No matter what it's called, a recall still means that for safety's sake, owners should bring their vehicles back to the dealership.
That's why the decision by the National Highway Traffic Safety Administration to expand and standardize use of the word "recall" makes so much sense. And it is why NHTSA officials should remain resolute in the face of any industry criticism.
It's always nice when somebody in Washington makes things easier to understand. In this case, it also could save lives if it makes it easier for vehicle owners to understand that they ought to go back to the dealership.
Automakers, when they can get away with it, prefer to call a recall something else: Safety improvement campaign, customer satisfaction program or whatever.
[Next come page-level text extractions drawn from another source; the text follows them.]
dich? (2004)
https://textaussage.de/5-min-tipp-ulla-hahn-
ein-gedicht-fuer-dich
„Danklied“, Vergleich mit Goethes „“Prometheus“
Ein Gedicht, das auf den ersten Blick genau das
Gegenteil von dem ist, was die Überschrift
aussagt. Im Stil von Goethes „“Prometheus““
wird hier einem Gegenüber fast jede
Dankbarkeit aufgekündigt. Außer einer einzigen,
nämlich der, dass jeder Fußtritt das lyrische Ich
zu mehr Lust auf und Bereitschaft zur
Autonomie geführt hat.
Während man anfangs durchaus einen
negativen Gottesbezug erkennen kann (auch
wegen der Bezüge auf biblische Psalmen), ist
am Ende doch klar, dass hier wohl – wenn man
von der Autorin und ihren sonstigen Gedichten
Federal safety officials have had enough of the euphemism game. From now on, when a manufacturer takes back a car or truck for a safety repair, the effort is going to be listed as a recall in NHTSA's database. That will be true even when the recall doesn't exactly fit the technical, legal definition of "recall" in federal law.
Agency officials say that a uniform listing of safety repairs available for each make and model will be less confusing to owners. The officials also say that their decision should cut down on the negotiating that frequently goes on between NHTSA and automakers over whether a needed repair qualifies officially as a recall.
Soon after NHTSA made its declaration in a background briefing for reporters, officials got cold feet and tried to minimize its significance. They should stick to their guns.
And automakers should stop worrying about the stigma of the word "recall." Their reputations suffer far more when they use weasel words and look like they are trying to duck responsibility.